In our contingency planning for the general election, we prepared for a range of scenarios. Except, it turns out, the one that is the normal election result in this country – a majority party. Who’d have thought it? Nonetheless, a strong Conservative input to education policy was always likely, so we are familiar with the basic building blocks. One question now, though, is whether they might go further. The Conservative manifesto itself was written under the expectation of a coalition too. Do they now regret ruling out for-profit schools or only committing to 500 free schools?
Some of the shape of the next five years was already determined whoever won: pupils, teachers, money. More of the first, less of the other two. This is the equation which will drive and constrain ministers. The Conservative manifesto is light on these topics. It risks fighting the last war – that of autonomy and accountability – rather than the future war, which will be capacity. It relies on the same tools as the previous administration: higher stakes, more testing, more autonomy. These have their place but no “policy lever” works effectively when pushed to extremes. I suspect the future secretary of state will find them worn out. They may need to develop a fresher vision than that of the manifesto.

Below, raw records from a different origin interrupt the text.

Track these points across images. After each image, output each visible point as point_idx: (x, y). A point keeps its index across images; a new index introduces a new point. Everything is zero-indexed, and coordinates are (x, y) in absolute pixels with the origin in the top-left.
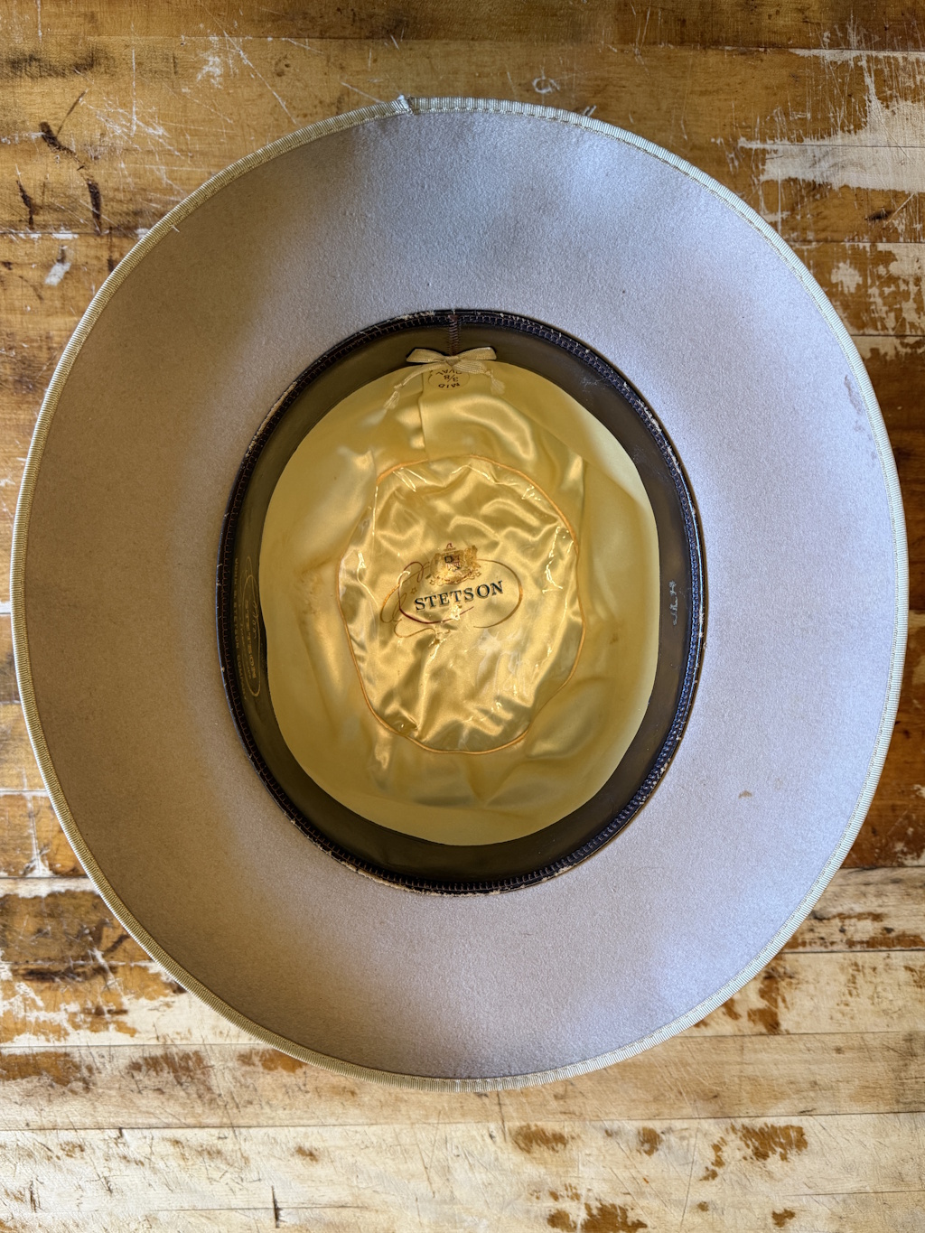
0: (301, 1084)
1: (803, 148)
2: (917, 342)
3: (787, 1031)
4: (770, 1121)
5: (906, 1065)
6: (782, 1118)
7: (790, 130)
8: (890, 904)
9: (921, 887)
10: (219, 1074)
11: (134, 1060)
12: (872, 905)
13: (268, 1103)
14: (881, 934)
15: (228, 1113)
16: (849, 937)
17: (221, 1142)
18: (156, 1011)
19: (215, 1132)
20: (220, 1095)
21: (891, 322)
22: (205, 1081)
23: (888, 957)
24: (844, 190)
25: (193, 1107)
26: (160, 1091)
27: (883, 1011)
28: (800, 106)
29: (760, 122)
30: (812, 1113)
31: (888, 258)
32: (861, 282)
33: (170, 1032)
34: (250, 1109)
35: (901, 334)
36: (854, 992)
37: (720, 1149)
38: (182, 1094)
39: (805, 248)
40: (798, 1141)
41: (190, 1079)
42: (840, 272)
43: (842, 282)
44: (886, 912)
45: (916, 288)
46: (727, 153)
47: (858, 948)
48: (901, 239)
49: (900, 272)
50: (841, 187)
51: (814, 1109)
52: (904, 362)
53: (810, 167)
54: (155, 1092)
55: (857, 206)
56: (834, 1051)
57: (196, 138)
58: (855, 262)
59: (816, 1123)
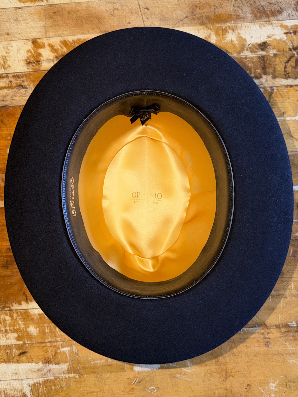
0: (216, 9)
1: (54, 376)
2: (4, 308)
3: (29, 41)
4: (32, 4)
6: (27, 6)
7: (60, 382)
10: (248, 11)
11: (280, 15)
16: (8, 79)
18: (273, 34)
20: (247, 3)
21: (15, 315)
22: (253, 8)
24: (37, 362)
28: (57, 391)
29: (71, 384)
30: (17, 8)
31: (18, 339)
32: (28, 329)
33: (267, 26)
35: (11, 311)
36: (4, 58)
38: (262, 3)
39: (50, 340)
41: (259, 8)
42: (36, 332)
43: (35, 328)
45: (7, 328)
46: (82, 371)
47: (4, 75)
48: (14, 346)
49: (13, 333)
50: (38, 363)
51: (15, 10)
52: (8, 301)
53: (51, 369)
54: (271, 3)
55: (32, 356)
56: (9, 33)
57: (277, 360)
58: (31, 336)
59: (14, 4)
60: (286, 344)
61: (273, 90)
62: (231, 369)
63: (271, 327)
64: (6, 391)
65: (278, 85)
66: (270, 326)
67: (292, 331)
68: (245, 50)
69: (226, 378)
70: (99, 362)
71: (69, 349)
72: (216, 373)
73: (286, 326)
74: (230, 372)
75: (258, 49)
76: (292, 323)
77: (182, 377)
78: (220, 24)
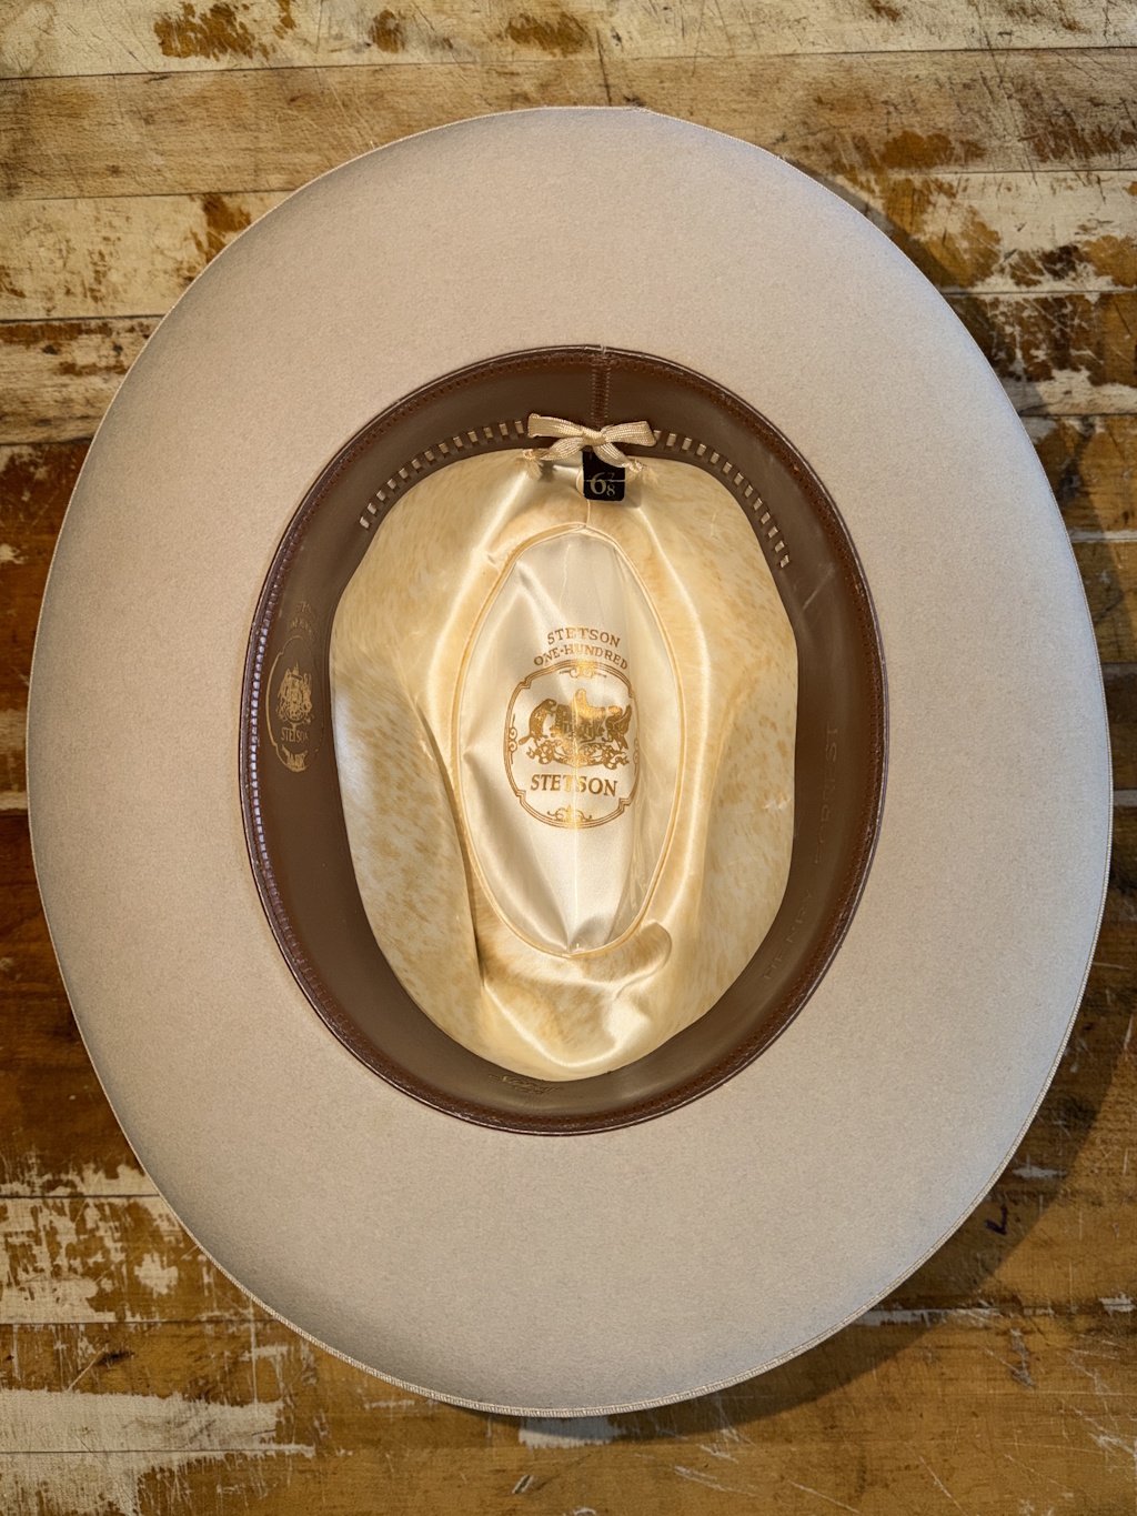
0: (894, 114)
1: (225, 1447)
2: (53, 1188)
3: (193, 200)
4: (210, 64)
5: (15, 151)
6: (193, 69)
7: (246, 1470)
8: (50, 389)
9: (6, 414)
10: (1011, 130)
11: (1133, 147)
12: (77, 388)
13: (941, 86)
14: (61, 345)
15: (998, 71)
16: (107, 340)
17: (1008, 29)
18: (1102, 219)
19: (1018, 44)
20: (1010, 97)
21: (91, 1215)
22: (1032, 118)
23: (49, 311)
24: (167, 1392)
25: (1048, 79)
26: (1096, 103)
27: (51, 231)
28: (232, 1502)
29: (286, 1479)
30: (150, 76)
31: (99, 1302)
32: (136, 1268)
33: (1082, 191)
34: (966, 77)
35: (76, 1200)
36: (96, 257)
37: (283, 21)
38: (1063, 99)
39: (217, 1313)
40: (170, 33)
41: (1053, 121)
42: (165, 1282)
43: (163, 1267)
44: (55, 378)
45: (58, 1261)
46: (330, 1437)
47: (93, 324)
48: (82, 1328)
49: (82, 1283)
50: (168, 1396)
51: (146, 82)
52: (69, 1161)
53: (214, 1421)
54: (1101, 101)
55: (147, 1371)
56: (121, 169)
57: (1053, 1434)
58: (146, 1297)
59: (143, 62)
60: (1089, 1375)
61: (1092, 426)
62: (881, 1458)
63: (1039, 1312)
64: (46, 1491)
65: (1112, 410)
66: (1035, 1307)
67: (1113, 1327)
68: (992, 273)
69: (861, 1489)
70: (392, 1404)
71: (285, 1353)
72: (822, 1470)
73: (1094, 1308)
74: (876, 1470)
75: (1042, 274)
76: (1117, 1300)
77: (699, 1477)
78: (903, 172)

On funding, the Conservatives promise to keep flat cash per pupil from 5-16. This may turn out to be more generous than the Labour proposals for schools but it is still a cut. The future of early years and post-16 is now difficult. More painfully, if the Conservatives are to honour their deficit reduction commitments they will need to find significant cuts in welfare and other public services. As the NAHT has demonstrated recently this puts immense pressure on school budgets as they attempt to pick up the pieces.

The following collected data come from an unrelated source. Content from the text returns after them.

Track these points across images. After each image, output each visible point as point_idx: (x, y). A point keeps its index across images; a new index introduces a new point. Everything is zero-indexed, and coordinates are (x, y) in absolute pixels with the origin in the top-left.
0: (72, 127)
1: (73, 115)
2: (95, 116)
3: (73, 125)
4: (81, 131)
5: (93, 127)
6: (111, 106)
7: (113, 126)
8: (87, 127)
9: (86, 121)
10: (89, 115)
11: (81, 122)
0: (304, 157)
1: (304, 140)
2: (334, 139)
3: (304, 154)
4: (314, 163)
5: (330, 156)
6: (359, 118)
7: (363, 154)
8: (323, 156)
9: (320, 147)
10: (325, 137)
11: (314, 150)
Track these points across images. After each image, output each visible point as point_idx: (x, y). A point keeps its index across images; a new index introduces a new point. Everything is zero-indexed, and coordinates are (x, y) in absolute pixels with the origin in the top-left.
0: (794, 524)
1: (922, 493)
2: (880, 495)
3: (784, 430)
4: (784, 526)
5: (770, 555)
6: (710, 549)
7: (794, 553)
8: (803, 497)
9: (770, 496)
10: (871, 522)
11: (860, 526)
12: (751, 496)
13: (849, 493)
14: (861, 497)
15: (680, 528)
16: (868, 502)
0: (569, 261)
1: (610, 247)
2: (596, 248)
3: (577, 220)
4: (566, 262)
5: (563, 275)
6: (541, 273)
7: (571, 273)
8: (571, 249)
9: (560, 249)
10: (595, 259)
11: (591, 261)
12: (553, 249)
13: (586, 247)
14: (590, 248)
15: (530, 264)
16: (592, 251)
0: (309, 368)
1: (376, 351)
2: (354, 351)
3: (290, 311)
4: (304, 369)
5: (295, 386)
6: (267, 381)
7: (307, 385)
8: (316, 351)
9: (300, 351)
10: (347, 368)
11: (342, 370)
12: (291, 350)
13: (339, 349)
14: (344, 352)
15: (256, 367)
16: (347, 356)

The manifesto does not major on teacher recruitment and retention, beyond high level promises on workload and reducing the burden of inspection. The commitment to the College of Teaching is good in itself, but it is not going to solve this issue. This situation could be stoked by further conflict with the unions if the government enacts anti-trade union legislation. All in all, this area is a significant Achilles’ heel that also needs a new vision. Is there an authentically Conservative “new deal” for teachers? It might involve greater flexibility and pay freedoms. If they could bring themselves to act on the assessment burden and inspection that would also open up possibilities.
Perhaps the most worrying entry in the manifesto is the pledge to change the leadership of schools judged by Ofsted as “requires improvement” (RI) unless they show a rapid plan of improvement. This effectively makes RI a category, which is far from what we were originally promised. It will have a devastating effect on leadership recruitment. I also doubt the capacity of the system to enact successful takeovers at the scale envisioned. I sense some potential for constructive discussion in the language. What does it mean to change leadership – is that automatically a sacking or could it involve an executive head supporting the existing team? What about the escape clause of the plan of improvement? Don’t all RI schools have to show capacity for improvement, isn’t that what stops them from being inadequate? I suspect I will be spending a lot of time on these questions soon.

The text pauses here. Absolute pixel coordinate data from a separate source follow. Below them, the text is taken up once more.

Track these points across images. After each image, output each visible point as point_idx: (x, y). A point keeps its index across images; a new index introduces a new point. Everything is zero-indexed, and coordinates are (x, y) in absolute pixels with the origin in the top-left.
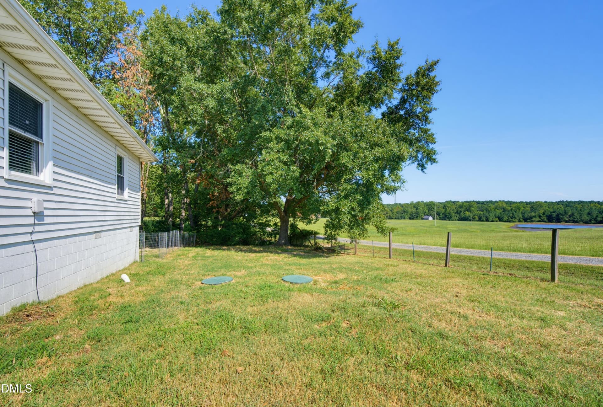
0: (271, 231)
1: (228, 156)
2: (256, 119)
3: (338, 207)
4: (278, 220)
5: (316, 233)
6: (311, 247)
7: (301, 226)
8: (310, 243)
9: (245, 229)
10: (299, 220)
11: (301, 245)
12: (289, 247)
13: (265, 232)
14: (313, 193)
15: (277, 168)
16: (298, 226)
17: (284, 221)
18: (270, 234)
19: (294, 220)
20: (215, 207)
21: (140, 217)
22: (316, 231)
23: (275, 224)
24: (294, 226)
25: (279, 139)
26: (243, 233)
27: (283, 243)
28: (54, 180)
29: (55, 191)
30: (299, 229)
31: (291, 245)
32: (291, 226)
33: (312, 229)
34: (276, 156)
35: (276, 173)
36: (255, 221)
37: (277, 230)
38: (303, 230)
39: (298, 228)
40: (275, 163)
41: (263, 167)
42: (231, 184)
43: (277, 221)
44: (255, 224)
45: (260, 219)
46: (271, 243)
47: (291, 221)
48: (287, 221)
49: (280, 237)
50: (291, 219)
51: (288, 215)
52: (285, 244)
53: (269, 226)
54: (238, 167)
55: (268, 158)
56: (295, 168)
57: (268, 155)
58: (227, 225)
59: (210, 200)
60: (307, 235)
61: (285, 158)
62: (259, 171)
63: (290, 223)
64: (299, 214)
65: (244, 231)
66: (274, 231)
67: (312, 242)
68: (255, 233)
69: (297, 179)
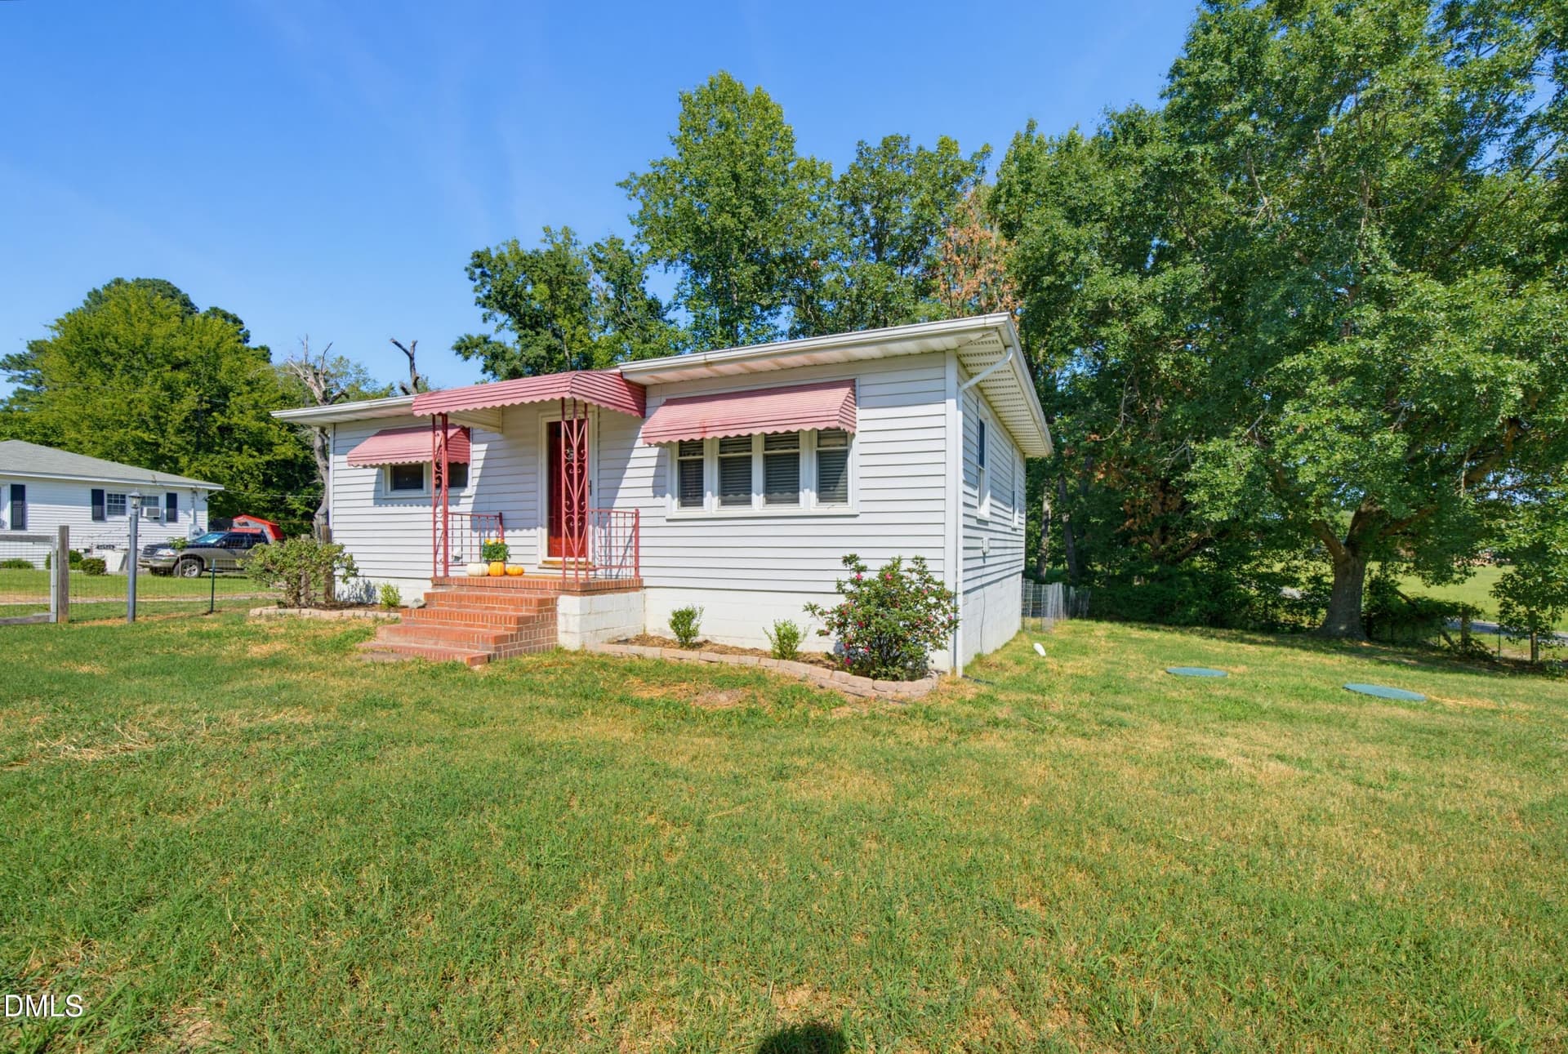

Regardless of these conundrums, it is still beholden on the profession to take some control of its own destiny. We needn’t sit waiting for the worst, we can tackle many of our problems ourselves. We can take ownership of leadership development, we can help RI schools demonstrate improvement and we can help schools join together, in purposeful yet voluntary collaborations so they can help each other through these challenges. Take ownership of standards; take responsibility for each other. A mantra to hold on to.
Russell Hobby is general secretary of headteachers' union the NAHT.